Task objective ▸
Each record must be output exactly and in full.
=== Listed records ===
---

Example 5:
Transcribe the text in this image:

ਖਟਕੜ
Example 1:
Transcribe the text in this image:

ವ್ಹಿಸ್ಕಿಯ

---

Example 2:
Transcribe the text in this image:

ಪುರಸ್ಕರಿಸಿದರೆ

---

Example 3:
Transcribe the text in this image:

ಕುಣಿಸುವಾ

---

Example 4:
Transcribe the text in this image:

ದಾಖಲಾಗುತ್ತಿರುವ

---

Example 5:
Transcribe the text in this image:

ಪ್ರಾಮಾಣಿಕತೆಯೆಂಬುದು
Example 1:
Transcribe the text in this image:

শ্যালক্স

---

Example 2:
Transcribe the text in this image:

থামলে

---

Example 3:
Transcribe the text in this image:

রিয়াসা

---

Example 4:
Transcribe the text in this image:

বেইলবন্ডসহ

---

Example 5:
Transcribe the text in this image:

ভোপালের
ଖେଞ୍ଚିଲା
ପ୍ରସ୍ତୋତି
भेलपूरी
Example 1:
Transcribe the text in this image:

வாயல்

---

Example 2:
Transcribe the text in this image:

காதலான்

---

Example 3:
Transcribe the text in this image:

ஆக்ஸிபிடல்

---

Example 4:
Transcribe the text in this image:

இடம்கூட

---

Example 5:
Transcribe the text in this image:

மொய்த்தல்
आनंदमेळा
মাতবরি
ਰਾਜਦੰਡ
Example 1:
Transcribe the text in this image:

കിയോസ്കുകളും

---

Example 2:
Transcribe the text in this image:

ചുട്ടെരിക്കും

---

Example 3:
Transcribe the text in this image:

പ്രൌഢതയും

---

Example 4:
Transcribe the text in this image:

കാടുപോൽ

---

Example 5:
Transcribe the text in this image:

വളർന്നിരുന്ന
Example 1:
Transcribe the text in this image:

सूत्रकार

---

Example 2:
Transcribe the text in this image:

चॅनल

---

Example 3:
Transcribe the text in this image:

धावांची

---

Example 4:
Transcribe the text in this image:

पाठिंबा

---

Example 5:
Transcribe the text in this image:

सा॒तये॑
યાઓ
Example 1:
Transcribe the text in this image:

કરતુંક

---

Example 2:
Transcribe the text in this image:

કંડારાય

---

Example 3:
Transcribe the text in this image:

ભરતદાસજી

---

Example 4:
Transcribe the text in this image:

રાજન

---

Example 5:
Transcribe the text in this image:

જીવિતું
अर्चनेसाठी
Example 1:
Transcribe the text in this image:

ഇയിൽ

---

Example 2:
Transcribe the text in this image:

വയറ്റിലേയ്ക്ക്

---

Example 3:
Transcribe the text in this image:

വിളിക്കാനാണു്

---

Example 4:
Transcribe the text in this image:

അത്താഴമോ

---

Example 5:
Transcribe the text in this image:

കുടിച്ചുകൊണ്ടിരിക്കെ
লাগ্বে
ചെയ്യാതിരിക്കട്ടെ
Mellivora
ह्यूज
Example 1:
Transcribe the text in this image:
===
Task response ▸
---

Example 5:
Transcribe the text in this image:

ਖਟਕੜ
Example 1:
Transcribe the text in this image:

ವ್ಹಿಸ್ಕಿಯ

---

Example 2:
Transcribe the text in this image:

ಪುರಸ್ಕರಿಸಿದರೆ

---

Example 3:
Transcribe the text in this image:

ಕುಣಿಸುವಾ

---

Example 4:
Transcribe the text in this image:

ದಾಖಲಾಗುತ್ತಿರುವ

---

Example 5:
Transcribe the text in this image:

ಪ್ರಾಮಾಣಿಕತೆಯೆಂಬುದು
Example 1:
Transcribe the text in this image:

শ্যালক্স

---

Example 2:
Transcribe the text in this image:

থামলে

---

Example 3:
Transcribe the text in this image:

রিয়াসা

---

Example 4:
Transcribe the text in this image:

বেইলবন্ডসহ

---

Example 5:
Transcribe the text in this image:

ভোপালের
ଖେଞ୍ଚିଲା
ପ୍ରସ୍ତୋତି
भेलपूरी
Example 1:
Transcribe the text in this image:

வாயல்

---

Example 2:
Transcribe the text in this image:

காதலான்

---

Example 3:
Transcribe the text in this image:

ஆக்ஸிபிடல்

---

Example 4:
Transcribe the text in this image:

இடம்கூட

---

Example 5:
Transcribe the text in this image:

மொய்த்தல்
आनंदमेळा
মাতবরি
ਰਾਜਦੰਡ
Example 1:
Transcribe the text in this image:

കിയോസ്കുകളും

---

Example 2:
Transcribe the text in this image:

ചുട്ടെരിക്കും

---

Example 3:
Transcribe the text in this image:

പ്രൌഢതയും

---

Example 4:
Transcribe the text in this image:

കാടുപോൽ

---

Example 5:
Transcribe the text in this image:

വളർന്നിരുന്ന
Example 1:
Transcribe the text in this image:

सूत्रकार

---

Example 2:
Transcribe the text in this image:

चॅनल

---

Example 3:
Transcribe the text in this image:

धावांची

---

Example 4:
Transcribe the text in this image:

पाठिंबा

---

Example 5:
Transcribe the text in this image:

सा॒तये॑
યાઓ
Example 1:
Transcribe the text in this image:

કરતુંક

---

Example 2:
Transcribe the text in this image:

કંડારાય

---

Example 3:
Transcribe the text in this image:

ભરતદાસજી

---

Example 4:
Transcribe the text in this image:

રાજન

---

Example 5:
Transcribe the text in this image:

જીવિતું
अर्चनेसाठी
Example 1:
Transcribe the text in this image:

ഇയിൽ

---

Example 2:
Transcribe the text in this image:

വയറ്റിലേയ്ക്ക്

---

Example 3:
Transcribe the text in this image:

വിളിക്കാനാണു്

---

Example 4:
Transcribe the text in this image:

അത്താഴമോ

---

Example 5:
Transcribe the text in this image:

കുടിച്ചുകൊണ്ടിരിക്കെ
লাগ্বে
ചെയ്യാതിരിക്കട്ടെ
Mellivora
ह्यूज
Example 1:
Transcribe the text in this image:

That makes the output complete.